Abstract from Kuhn, M. (2004, December). Helping Students Become Accurate, Expressive Readers: Fluency Instruction for Small Groups. The Reading Teacher, 58(4), 338–344. doi: 10.1598/RT.58.4.3
Effective approaches to fluency instruction should facilitate automatic and accurate word recognition as well as the ability to read with expression. The study reported in this article focused on instructional approaches that can be used with small groups of learners within a broader literacy curriculum, one that is suitable for flexible grouping. It also explored the relationship between fluent reading and comprehension. Twenty-four struggling second-grade readers were selected to take part in the interventions. The research evaluated two approaches for assisting learners who were making the transition to fluent reading: a modified repeated reading approach, and a scaffolded wide-reading approach in which learners read equivalent amounts of text without the use of repetition. A listening-only group, designed to serve as a Hawthorne control, and a control group were also included. Results indicate that the students in the wide-reading and repeated reading groups demonstrated growth in terms of word recognition in isolation, prosody, and correct words per minute, and that the wide-reading group also demonstrated growth in terms of comprehension. Suggestions for integrating these approaches with the literacy curriculum are discussed.

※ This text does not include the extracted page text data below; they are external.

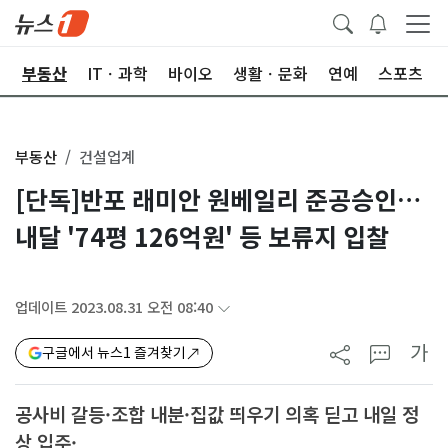
업
부동산
ITㆍ과학
바이오
생활ㆍ문화
연예
스포츠
부동산
건설업계
[단독]반포 래미안 원베일리 준공승인…
내달 '74평 126억원' 등 보류지 입찰
업데이트 2023.08.31 오전 08:40
가
구글에서 뉴스1 즐겨찾기
공사비 갈등·조합 내분·집값 띄우기 의혹 딛고 내일 정
상 입주·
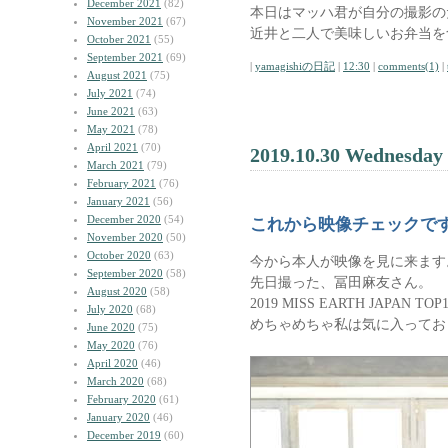
December 2021
(82)
本日はマッハ君が自分の撮影の
November 2021
(67)
近井と二人で美味しいお弁当を
October 2021
(55)
September 2021
(69)
|
yamagishiの日記
|
12:30
|
comments(1)
|
August 2021
(75)
July 2021
(74)
June 2021
(63)
May 2021
(78)
April 2021
(70)
2019.10.30 Wednesday
March 2021
(79)
February 2021
(76)
January 2021
(56)
December 2020
(54)
これから映像チェックで
November 2020
(50)
October 2020
(63)
今から本人が映像を見に来ます
September 2020
(58)
先日撮った、冨田麻友さん。
August 2020
(58)
2019 MISS EARTH JAPAN 
July 2020
(68)
めちゃめちゃ私は気に入ってお
June 2020
(75)
May 2020
(76)
April 2020
(46)
March 2020
(68)
February 2020
(61)
January 2020
(46)
December 2019
(60)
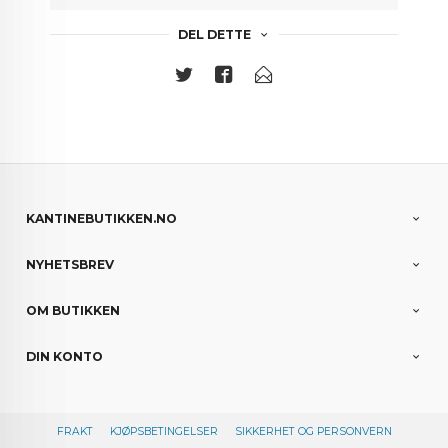
DEL DETTE
KANTINEBUTIKKEN.NO
NYHETSBREV
OM BUTIKKEN
DIN KONTO
FRAKT
KJØPSBETINGELSER
SIKKERHET OG PERSONVERN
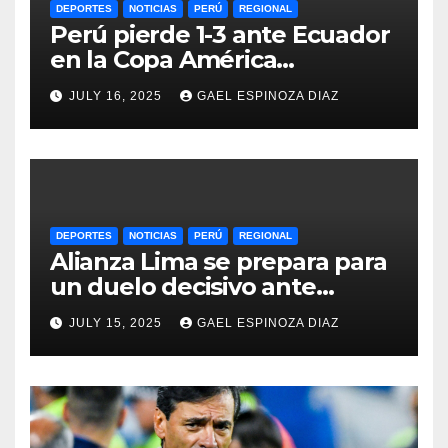
DEPORTES
NOTICIAS
PERÚ
REGIONAL
Perú pierde 1-3 ante Ecuador
en la Copa América
Femenina y lidera el Grupo A
JULY 16, 2025
GAEL ESPINOZA DIAZ
DEPORTES
NOTICIAS
PERÚ
REGIONAL
Alianza Lima se prepara para
un duelo decisivo ante
Gremio por la Sudamericana
JULY 15, 2025
GAEL ESPINOZA DIAZ
2025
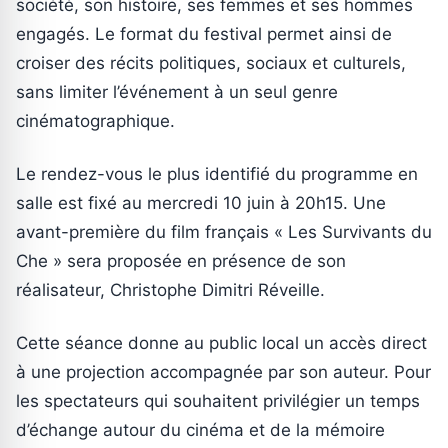
société, son histoire, ses femmes et ses hommes
engagés. Le format du festival permet ainsi de
croiser des récits politiques, sociaux et culturels,
sans limiter l’événement à un seul genre
cinématographique.
Le rendez-vous le plus identifié du programme en
salle est fixé au mercredi 10 juin à 20h15. Une
avant-première du film français « Les Survivants du
Che » sera proposée en présence de son
réalisateur, Christophe Dimitri Réveille.
Cette séance donne au public local un accès direct
à une projection accompagnée par son auteur. Pour
les spectateurs qui souhaitent privilégier un temps
d’échange autour du cinéma et de la mémoire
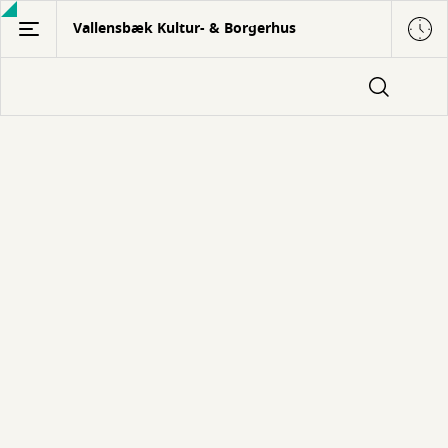
Gå
Vallensbæk Kultur- & Borgerhus
til
hovedindhold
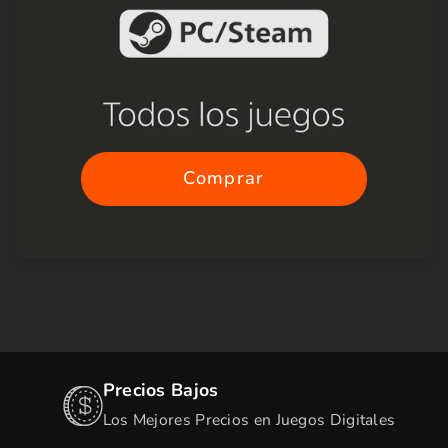
Comprar
Precios Bajos
Los Mejores Precios en Juegos Digitales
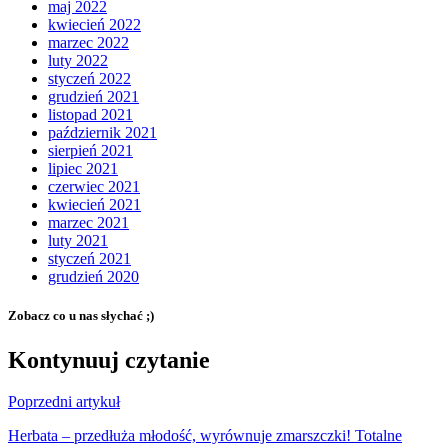
maj 2022
kwiecień 2022
marzec 2022
luty 2022
styczeń 2022
grudzień 2021
listopad 2021
październik 2021
sierpień 2021
lipiec 2021
czerwiec 2021
kwiecień 2021
marzec 2021
luty 2021
styczeń 2021
grudzień 2020
Zobacz co u nas słychać ;)
Kontynuuj czytanie
Poprzedni artykuł
Herbata – przedłuża młodość, wyrównuje zmarszczki! Totalne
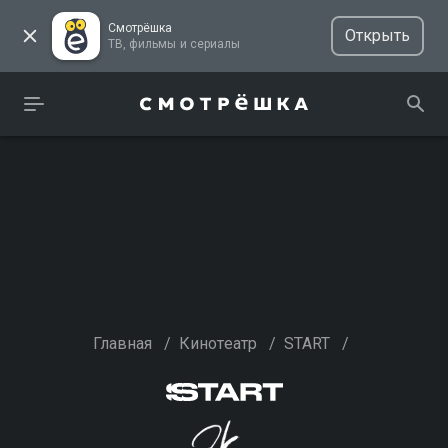
Смотрёшка
Открыть
ТВ, фильмы и сериалы
Главная
/
Кинотеатр
/
START
/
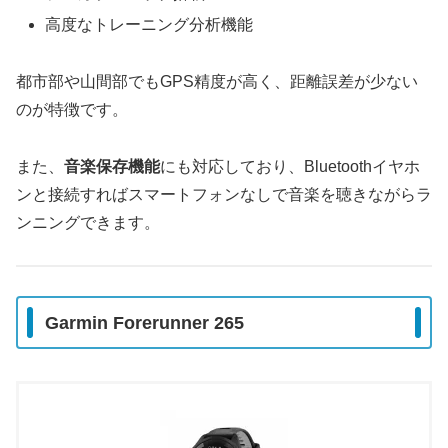
高度なトレーニング分析機能
都市部や山間部でもGPS精度が高く、距離誤差が少ない
のが特徴です。
また、
音楽保存機能
にも対応しており、Bluetoothイヤホ
ンと接続すればスマートフォンなしで音楽を聴きながらラ
ンニングできます。
Garmin Forerunner 265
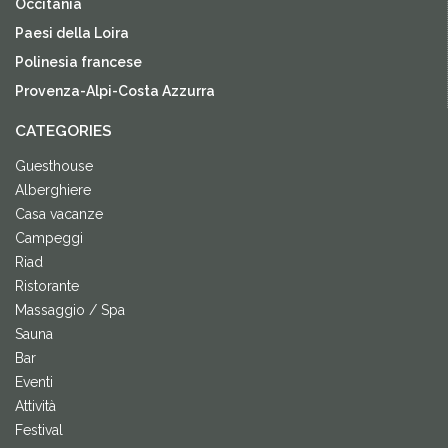
Occitania
Paesi della Loira
Polinesia francese
Provenza-Alpi-Costa Azzurra
CATEGORIES
Guesthouse
Alberghiere
Casa vacanze
Campeggi
Riad
Ristorante
Massaggio / Spa
Sauna
Bar
Eventi
Attività
Festival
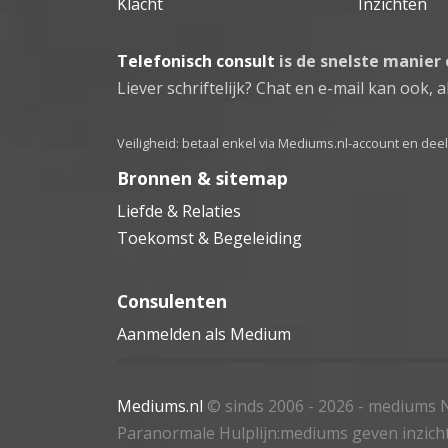
Klacht
Inzichten
Telefonisch consult
is de snelste manier
Liever schriftelijk? Chat en e-mail kan ook, al
Veiligheid: betaal enkel via Mediums.nl-account en de
Bronnen & sitemap
Liefde & Relaties
Toekomst & Begeleiding
Consulenten
Aanmelden als Medium
Mediums.nl
© sinds 2006 - 2026
- mediums N
Paranormale Hulplijn:mediums geven inzich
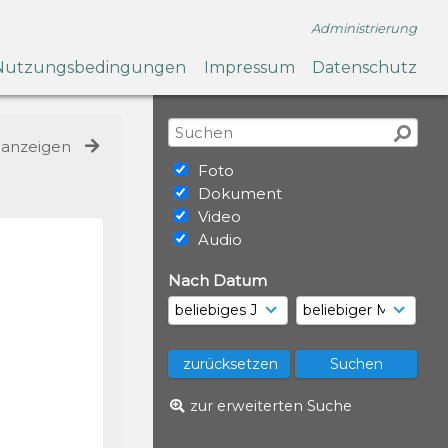
Administrierung
Nutzungsbedingungen
Impressum
Datenschutz
e anzeigen
Foto
Dokument
Video
Audio
Nach Datum
zur erweiterten Suche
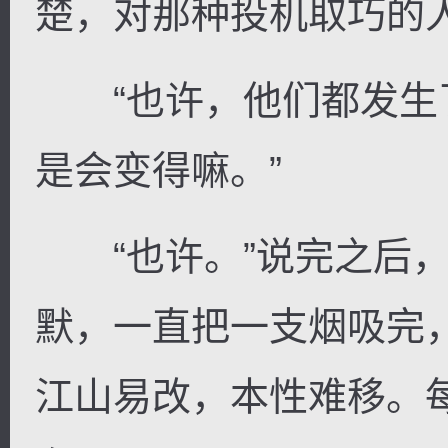
楚，对那种投机取巧的
“也许，他们都发生了
是会变得嘛。”
“也许。”说完之后，
默，一直把一支烟吸完
江山易改，本性难移。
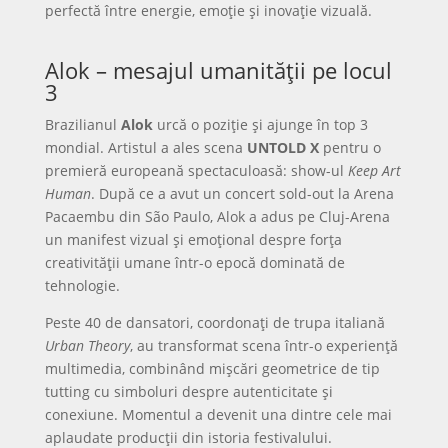
perfectă între energie, emoție și inovație vizuală.
Alok – mesajul umanității pe locul
3
Brazilianul
Alok
urcă o poziție și ajunge în top 3
mondial. Artistul a ales scena
UNTOLD X
pentru o
premieră europeană spectaculoasă: show-ul
Keep Art
Human
. După ce a avut un concert sold-out la Arena
Pacaembu din São Paulo, Alok a adus pe Cluj-Arena
un manifest vizual și emoțional despre forța
creativității umane într-o epocă dominată de
tehnologie.
Peste 40 de dansatori, coordonați de trupa italiană
Urban Theory
, au transformat scena într-o experiență
multimedia, combinând mișcări geometrice de tip
tutting cu simboluri despre autenticitate și
conexiune. Momentul a devenit una dintre cele mai
aplaudate producții din istoria festivalului.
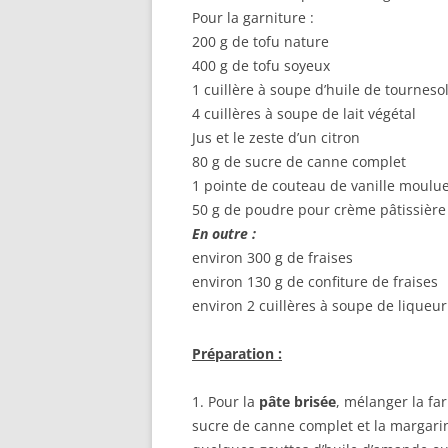
Pour la garniture :
200 g de tofu nature
400 g de tofu soyeux
1 cuillère à soupe d’huile de tourneso
4 cuillères à soupe de lait végétal
Jus et le zeste d’un citron
80 g de sucre de canne complet
1 pointe de couteau de vanille moulu
50 g de poudre pour crème pâtissière à
En outre :
environ 300 g de fraises
environ 130 g de confiture de fraises
environ 2 cuillères à soupe de liqueur
Préparation :
1. Pour la
pâte brisée
, mélanger la fa
sucre de canne complet et la margarin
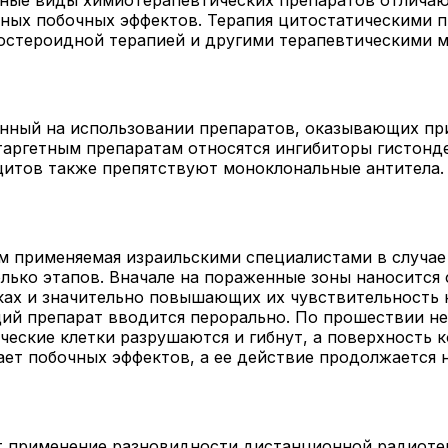
ных побочных эффектов. Терапия цитостатическими п
костероидной терапией и другими терапевтическими 
ный на использовании препаратов, оказывающих при
К таргетным препаратам относятся ингибиторы гистон
цитов также препятствуют моноклональные антитела.
м применяемая израильскими специалистами в случае
лько этапов. Вначале на пораженные зоны наноситс
ах и значительно повышающих их чувствительность 
ий препарат вводится перорально. По прошествии не
ические клетки разрушаются и гибнут, а поверхность
ает побочных эффектов, а ее действие продолжается н
т применение разновидности дистанционной радиоте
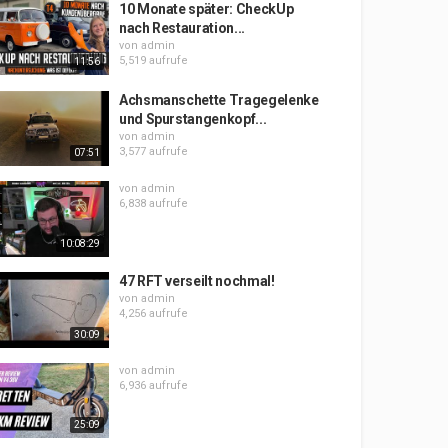
10 Monate später: CheckUp
nach Restauration...
von
admin
5,519 aufrufe
11:56
Achsmanschette Tragegelenke
und Spurstangenkopf...
von
admin
3,577 aufrufe
07:51
von
admin
6,838 aufrufe
10:08:29
47 RFT verseilt nochmal!
von
admin
4,256 aufrufe
30:09
von
admin
6,936 aufrufe
25:09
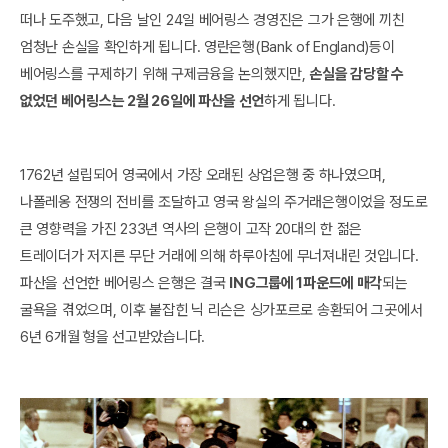
떠나 도주했고, 다음 날인 24일 베어링스 경영진은 그가 은행에 끼친
엄청난 손실을 확인하게 됩니다. 영란은행(Bank of England)등이
베어링스를 구제하기 위해 구제금융을 논의했지만,
손실을 감당할 수
없었던 베어링스는 2월 26일에 파산을 선언
하게 됩니다.
1762년 설립되어 영국에서 가장 오래된 상업은행 중 하나였으며,
나폴레옹 전쟁의 전비를 조달하고 영국 왕실의 주거래은행이었을 정도로
큰 영향력을 가진 233년 역사의 은행이 고작 20대의 한 젊은
트레이더가 저지른 무단 거래에 의해 하루아침에 무너져내린 것입니다.
파산을 선언한 베어링스 은행은 결국
ING그룹에 1파운드에 매각
되는
굴욕을 겪었으며, 이후 붙잡힌 닉 리슨은 싱가포르로 송환되어 그곳에서
6년 6개월 형을 선고받았습니다.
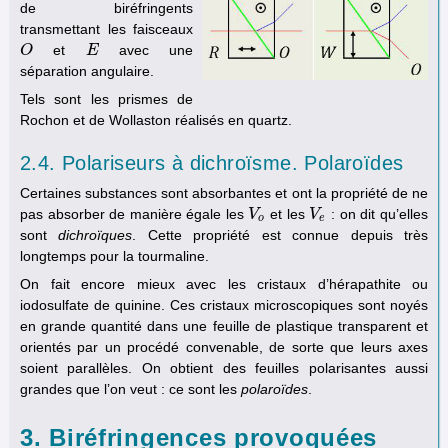
de biréfringents
transmettant les faisceaux
et
avec une
O
O
E
E
séparation angulaire.
Tels sont les prismes de
Rochon et de Wollaston réalisés en quartz.
2.4. Polariseurs à dichroïsme. Polaroïdes
Certaines substances sont absorbantes et ont la propriété de ne
pas absorber de manière égale les
et les
: on dit qu’elles
V
V
o
V
V
e
o
e
sont
dichroïques
. Cette propriété est connue depuis très
longtemps pour la tourmaline.
On fait encore mieux avec les cristaux d’hérapathite ou
iodosulfate de quinine. Ces cristaux microscopiques sont noyés
en grande quantité dans une feuille de plastique transparent et
orientés par un procédé convenable, de sorte que leurs axes
soient parallèles. On obtient des feuilles polarisantes aussi
grandes que l’on veut : ce sont les
polaroïdes
.
3. Biréfringences provoquées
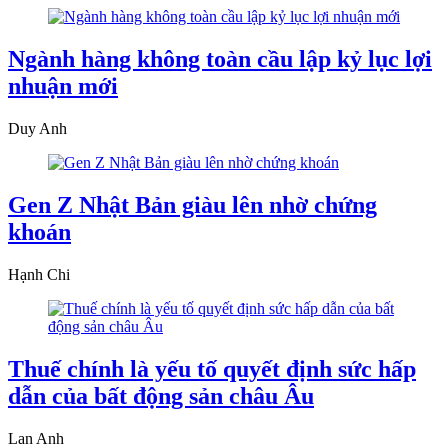
Ngành hàng không toàn cầu lập kỷ lục lợi
nhuận mới
Duy Anh
Gen Z Nhật Bản giàu lên nhờ chứng
khoán
Hạnh Chi
Thuế chính là yếu tố quyết định sức hấp
dẫn của bất động sản châu Âu
Lan Anh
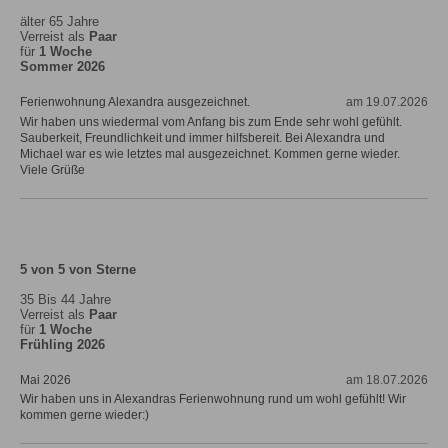
älter 65 Jahre
Verreist als
Paar
für
1 Woche
Sommer 2026
Ferienwohnung Alexandra ausgezeichnet.
am 19.07.2026
Wir haben uns wiedermal vom Anfang bis zum Ende sehr wohl gefühlt.
Sauberkeit, Freundlichkeit und immer hilfsbereit. Bei Alexandra und
Michael war es wie letztes mal ausgezeichnet. Kommen gerne wieder.
Viele Grüße
5 von 5 von Sterne
35 Bis 44 Jahre
Verreist als
Paar
für
1 Woche
Frühling 2026
Mai 2026
am 18.07.2026
Wir haben uns in Alexandras Ferienwohnung rund um wohl gefühlt! Wir
kommen gerne wieder:)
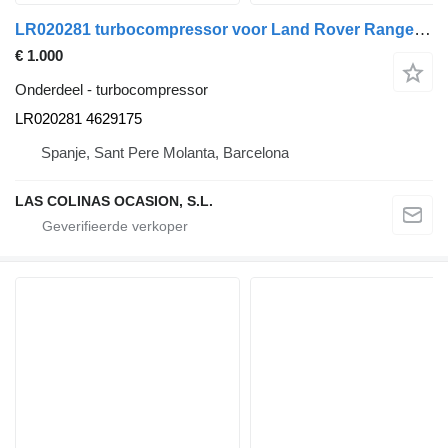
LR020281 turbocompressor voor Land Rover Range Rover Sport (01.2005->) vrachtwagen
€ 1.000
Onderdeel - turbocompressor
LR020281 4629175
Spanje, Sant Pere Molanta, Barcelona
LAS COLINAS OCASION, S.L.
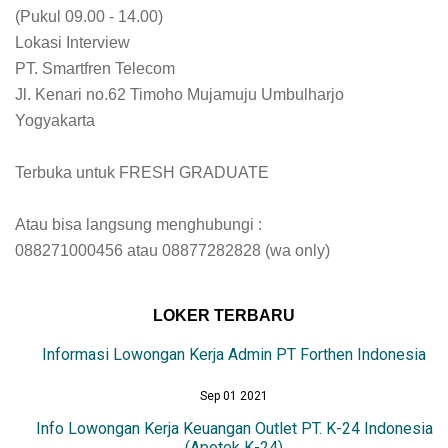
(Pukul 09.00 - 14.00)
Lokasi Interview
PT. Smartfren Telecom
Jl. Kenari no.62 Timoho Mujamuju Umbulharjo
Yogyakarta
Terbuka untuk FRESH GRADUATE
Atau bisa langsung menghubungi :
088271000456 atau 08877282828 (wa only)
LOKER TERBARU
Informasi Lowongan Kerja Admin PT Forthen Indonesia
Sep 01 2021
Info Lowongan Kerja Keuangan Outlet PT. K-24 Indonesia
(Apotek K-24)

The problem is ensuring that students are affluent readers. One reason this is important is that affluent readers no longer have to decode every word he or she is reading in the text. It has been a wrong assumption that increased amounts of decoding instruction would automatically lead to improved fluency or relying on round robin type group reading as a main approach for oral reading. The above students listed in the study were assessed by using pre and post testing. The student comprehension, accurate automatic word recognition in the text (QRI and QRI - II), informed reading inventories like standardized tests of Test of Word Recognition Efficiency (TOWRE), and National Assessment of Education Progress (NAEP).
One of the strengths is the research found out that the fluency oriented oral reading (FOOR) where students read an equivalent amount of non repetitive text , on the fluency development of struggling readers within a flexible group. This approaches works best with students who are working on the mechanics of the reading. The wide-reading approach works best with students who need to work on improving word recognition, expression, and comprehension. A weakness could be that in one of the groups, the FOOR group the students only read six books and had 18 read to them.So although they scored higher in comprehension they weren't technically doing all the work themselves.
This an implication for the classroom in that both groups of FOOR and wide-reading approaches used inflexible grouping formats, which provided effective fluency-oriented instruction. They both ensure that students have increased opportunities to read connected text. The strategies help create high expectations of student accountability for the materials used. This provides a model of expressive reading that is easy to implement, can be used in several ways, and have a variety of texts from basal readers to more challenging trade books.